Œufs de Pâques au jardin, capteurs de gel dans les vignes
Alors que beaucoup de familles associent les fêtes à des œufs décorés et au gigot, les vignerons de Bourgogne comptent les bourgeons et consultent des cartes de prévision. Le contraste est saisissant : ambiance de fête dans les vallées, calme tendu sur les coteaux.
Dans les domaines, le quotidien devient une suite de tâches routinières sous vigilance constante : vérifier les ceps, attacher les troncs, remettre les fils en place - tout en gardant l’œil sur les sondes de température et les alertes météo. Rien de spectaculaire à l’image, et pourtant, c’est souvent pendant ces journées discrètes que se jouent la quantité et la qualité du millésime à venir.
Ce que les amateurs de vin doivent savoir sur les dégâts de gel
Côté consommateurs, une question revient : que changent ces épisodes de gel pour le vin dans le verre ? Trois éléments comptent particulièrement :
- Quantité : selon l’ampleur des dégâts, le nombre de bouteilles disponibles peut diminuer, certaines parcelles devenant plus rares.
- Prix : moins de volume face à une demande soutenue peut tirer les prix vers le haut - pas systématiquement, mais fréquemment.
- Style : certaines années, des rendements réduits donnent des vins plus concentrés ; d’autres fois, l’équilibre et l’harmonie peuvent en souffrir.
Le gel n’est donc pas uniquement un ennemi de la qualité : c’est surtout un facteur imprévisible. Certains millésimes légendaires sont nés malgré des printemps difficiles ; d’autres ont été lourdement pénalisés par les gels tardifs et des périodes de froid prolongées.
Prévention, adaptation et place du changement climatique
À long terme, les vignerons bourguignons se heurtent à une question stratégique : comment protéger la vigne sans faire exploser les moyens nécessaires ? Bougies à la paraffine, câbles chauffants, machines à vent ou aspersion peuvent apporter une protection, mais demandent beaucoup d’argent et d’énergie. Tous les domaines ne peuvent - ou ne veulent - pas déployer ces solutions partout.
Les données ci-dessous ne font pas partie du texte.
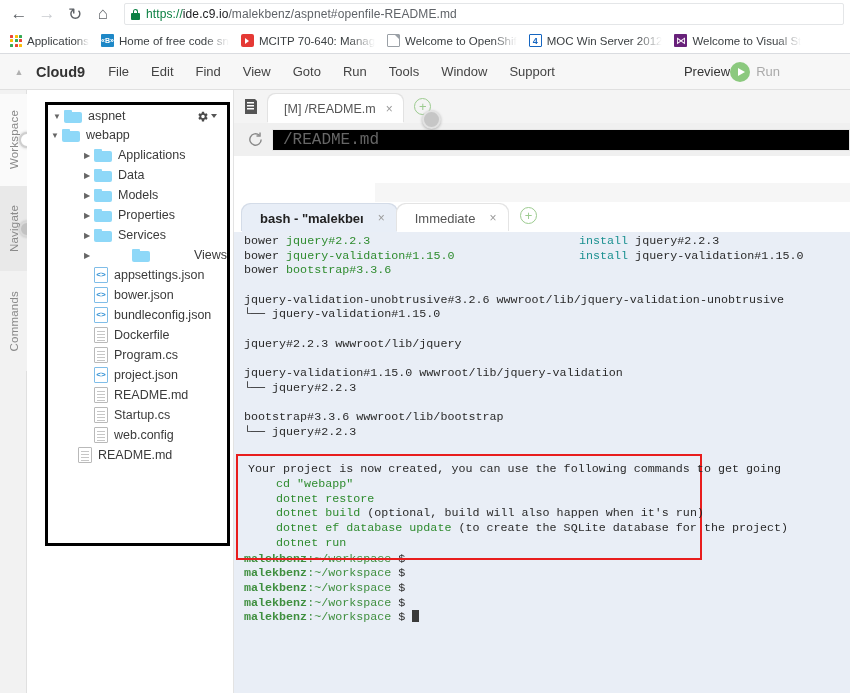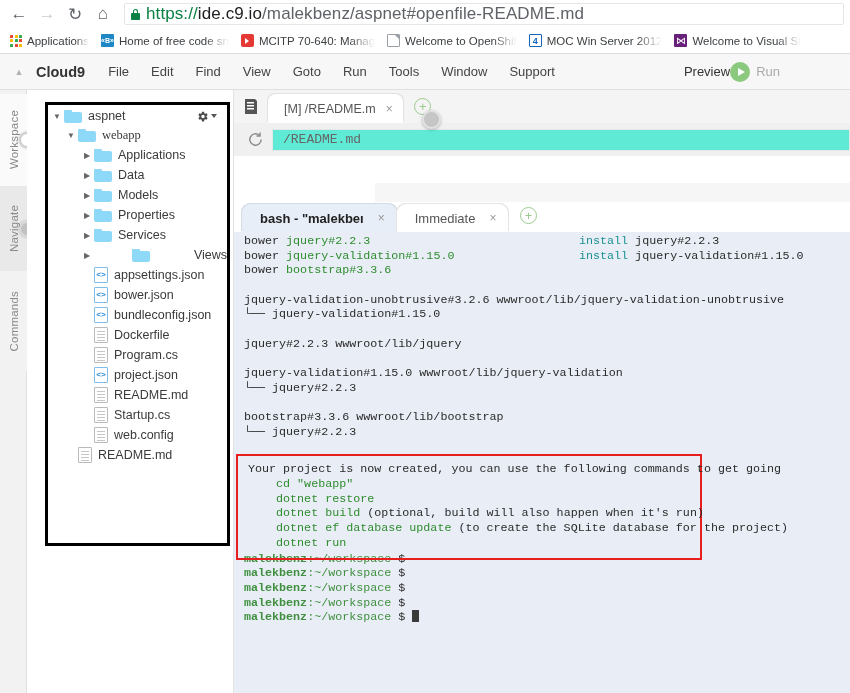"https://ide.c9.io/malekbenz/aspnet#openf" .url { font-size: 17px -> 12px }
S’ajoute le changement climatique : des hivers plus doux et des débuts de printemps précoces accélèrent le réveil végétatif. Les bourgeons sortent plus tôt, alors que le risque de gel tardif, lui, ne disparaît quasiment pas du calendrier. C’est précisément cette combinaison qui durcit la situation. Certains domaines testent donc une taille plus tardive, d’autres des porte-greffes différents ou des adaptations de la conduite de la vigne afin de retarder un peu le débourrement.
Dans les semaines à venir, la Côte-d’Or reste sous tension. Les vignerons se tiennent dans une zone intermédiaire faite de soulagement et d’inquiétude : le gel de mars n’a pas frappé comme en 2021, mais le printemps est encore long. Et en Bourgogne, tout le monde le sait : un millésime peut basculer en une seule nuit.